A dry summer in much of England this year may not have been good for farmers, but it has produced a bumper crop of archaeological finds.  According to English Heritage, over sixty discoveries have been made in recent weeks, including a Roman camp in Dorset and a fort in North Yorkshire.

The dry weather has created hundreds of cropmark sites – the process where crops grow at a different rate over buried features – to be seen from the air. A Roman camp near Bradford Abbas, Dorset, was found after three sides appeared in parched barley fields. The lightly built defensive enclosure would have provided basic protection for Roman soldiers while on manoeuvres in the first century AD and is one of only four discovered in the south west of England.

This diagram shows a negative cropmark above a wall and a positive cropmark above a ditch.

Meanwhile at Newton Kyme, near Tadcaster, in North Yorkshire, a 2,000-year-old Roman fort was found through photographs taken from an airplane.

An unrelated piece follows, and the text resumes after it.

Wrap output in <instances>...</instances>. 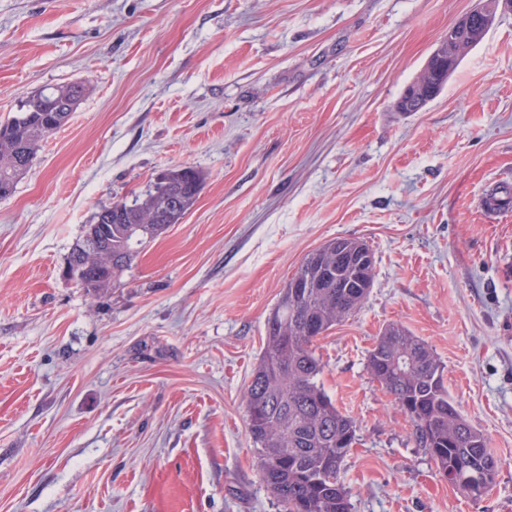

The images revealed stone walls up to three metres thick and a ditch 15 metres wide.

Dave MacLeod, an English Heritage senior investigator based in York, said: “It’s hard to remember a better year. Cropmarks are always at their best in dry weather, but the last few summers have been a disappointment. This year we have taken full advantage of the conditions. We try to concentrate on areas that in an average year don’t produce much archaeology.”

“Sorties to the West Midlands and Cumbria, together with more local areas such as the Yorkshire Wolds and Vale of York, have all been very rewarding,” he added.